Yesterday’s stale information is useless for influencing decisions today. Dated material is the proper domain of historians and academics. The rest of us need to know whether the government in power is shafting us. And we need to know in time to toss the scoundrels out in the next election.
That’s why Parliament in 1983 set time limits for governments to respond to requests for information under the Access to Information Act. The baseline limit was, and is, 30 calendar days.
Thirty days seems generous. But departments can give themselves even longer deadlines by invoking extensions, with few checks on how much extra time they can take. Library and Archives Canada once gave itself an 80-year extension. Many departments routinely add 60, 90 or 120 days. Some pad the due date by a year or more.
It gets worse. Many departments blow past their self-imposed, extended deadlines. That’s happened to me at least 15 times so far this year. Public Safety, RCMP, Corrections Canada, Immigration Refugees and Citizenship, and especially Privy Council Office, the prime minister’s own department, each let due dates slip by with nary a word of explanation.
I complained to the Office of the Information Commissioner (OIC) about each of these missed deadlines. The departments had all clearly violated the legislation, and all should have been held to account. Yet in all 15 cases, the OIC dropped my complaints, making no ruling about violations.
Why? Because in each case, the offending departments eventually provided me with responses, after the deadline but before the OIC had launched an investigation, which typically takes weeks or months to get underway. In the OIC’s final letters to me, the issue was declared “moot.”
“[A]ny further investigation of the complaint would have no practical benefit, now that a response has been provided.”
To take an example, Privy Council Office (PCO) gave itself a 120-day extension on my request for a memo to the prime minister on “refocusing government spending.” When the due date arrived, there were crickets. Not a word from PCO about why. I complained to the OIC, and waited.
Almost six months past its self-imposed deadline, PCO finally sent me the memo, heavily censored of course. And days after that, the OIC sent me a notice saying the issue was now “moot” and they were dropping the so-called investigation without making any finding. A clear violation of the Act would not even be recorded as such.
So I had waited almost a year for a deeply redacted document, which would then require me to file another complaint about the blacked-out bits. And not so much as a rap on the knuckles for PCO.

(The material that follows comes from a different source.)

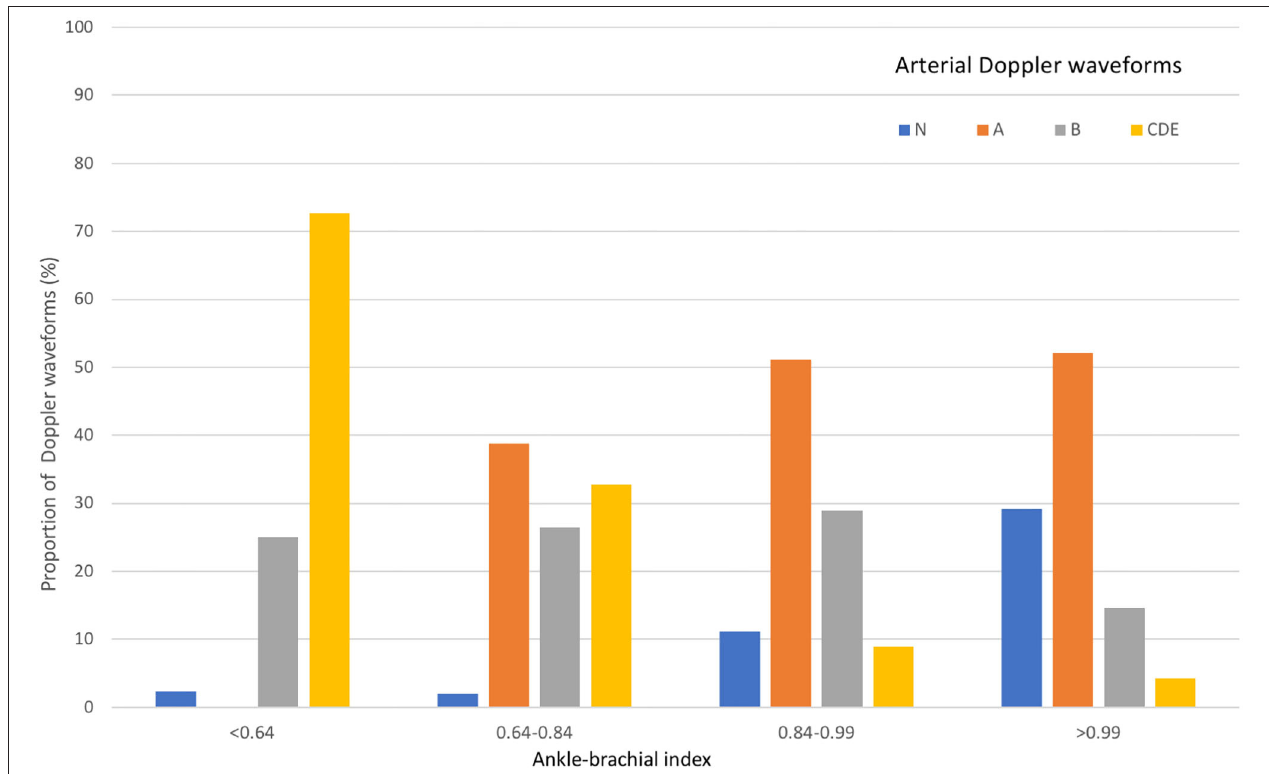
FIGURE 4 | Distribution of best arterial Doppler waveforms based on ankle-brachial index.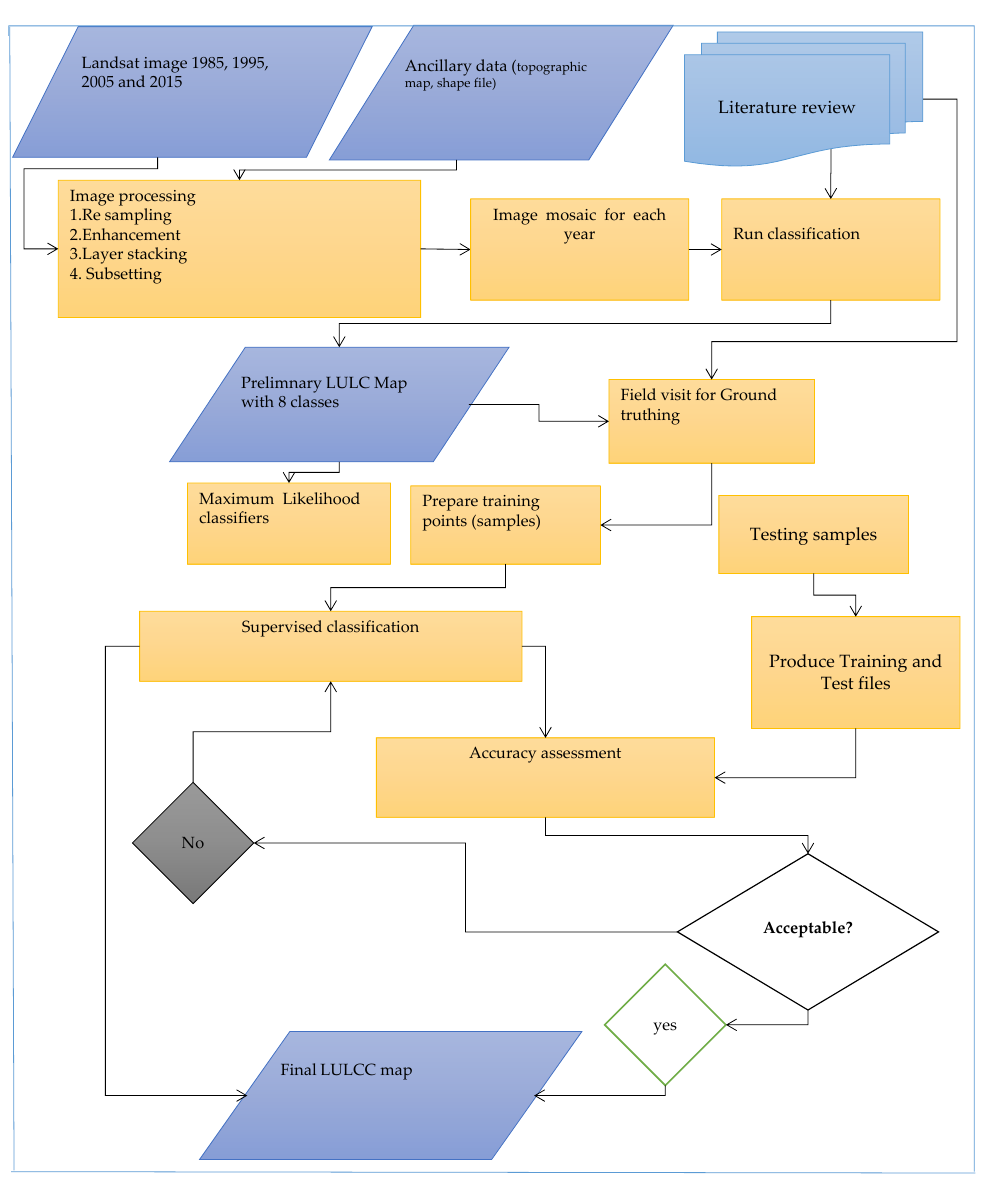
Figure 2. Flowchart showing the procedures employed to arrive at the final LULCC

This tawdry bureaucratic drama was repeated 14 other times this year on my other delay complaints. Is it any wonder journalists are abandoning the Access to Information Act?
The OIC needs to revamp its complaint system, to better hold departments to account for their disregard of due dates, rather than blithely declaring these violations “moot.”
As it stands, growing delays have badly eroded a system that was always intended to give citizens a timely check on their governments.
In her last annual report (2023-24), Information Commissioner Caroline Maynard said that federal institutions replied to only a third of access requests within “statutory timeframes;” that is, within 30 days or whatever additional time a department gave itself.
And of the 310 orders she issued that year, 275 – or almost 90 per cent – were about delays or excessive time extensions.
Delays kill accountability. Delays are toxic to public affairs journalism. The politicians and their bureaucrats know it.
The Information Commissioner's office itself is moot.